Re: [PATCH] mm/hugetlb: avoid weird message in hugetlb_init

From: Mike Kravetz
Date: Mon Apr 13 2020 - 14:36:28 EST


On 4/10/20 8:47 AM, Nitesh Narayan Lal wrote:
> Hi Mike,
>
> On platforms that support multiple huge page sizes when 'hugepagesz' is not
> specified before 'hugepages=', hugepages are not allocated. (For example
> if we are requesting 1GB hugepages)

Hi Nitesh,

This should only be an issue with gigantic huge pages. This is because
hugepages=X not following a hugepagesz=Y specifies the number of huge pages
of default size to allocate. It does not currently work for gigantic pages.
In the other thread, I provided this explanation as to why:
It comes about because we do not definitively set the default huge page size
until after command line processing (in hugetlb_init).
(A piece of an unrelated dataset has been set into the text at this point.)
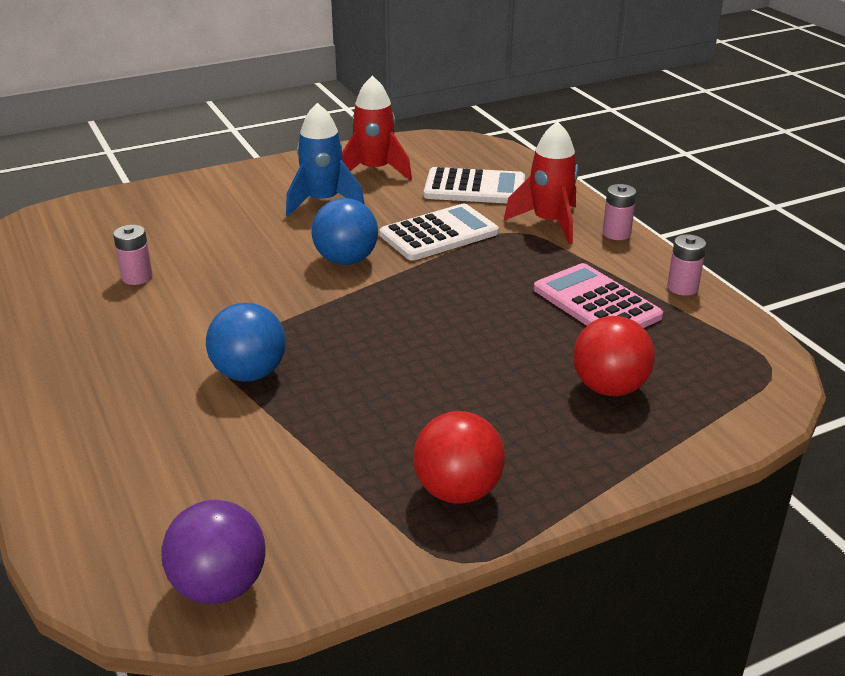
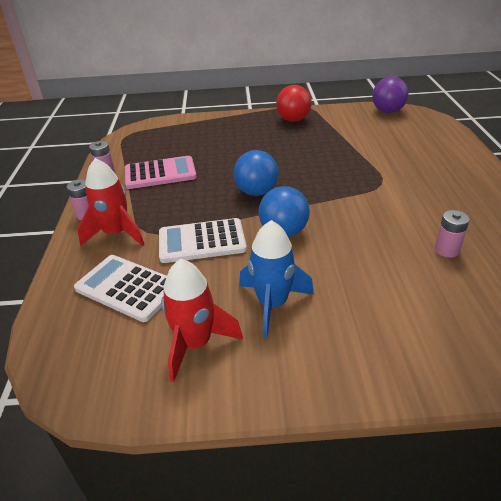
camera: 155 degrees left, 5 degrees up
blue ball [206,303,286,382] -> blue ball moved to [234,150,279,196]
pink calculator [534,263,663,328] -> pink calculator turned 90 degrees counterclockwise [125,156,197,189]
red ball [573,316,655,396] -> none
And, we must
preallocate gigantic huge pages during command line processing because that
is when the bootmem allocater is available.
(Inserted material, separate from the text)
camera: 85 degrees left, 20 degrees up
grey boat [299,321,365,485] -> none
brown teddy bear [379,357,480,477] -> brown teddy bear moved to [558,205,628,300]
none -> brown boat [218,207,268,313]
I will be looking into modifying this behavior to allocate the pages as
expected, even for gigantic pages.

> In terms of reporting meminfo and /sys/kernel/../nr_hugepages reports the
> expected results but if we use sysctl vm.nr_hugepages then it reports a non-zero
> value as it reads the max_huge_pages from the default hstate instead of
> nr_huge_pages.
> AFAIK nr_huge_pages is the one that indicates the number of huge pages that are
> successfully allocated.
>
> Does vm.nr_hugepages is expected to report the maximum number of hugepages? If
> so, will it not make sense to rename the procname?
>
> However, if we expect nr_hugepages to report the number of successfully
> allocated hugepages then we should use nr_huge_pages in
> hugetlb_sysctl_handler_common().

This looks like a bug. Neither sysctl or the /proc file should be reporting
a non-zero value if huge pages do not exist.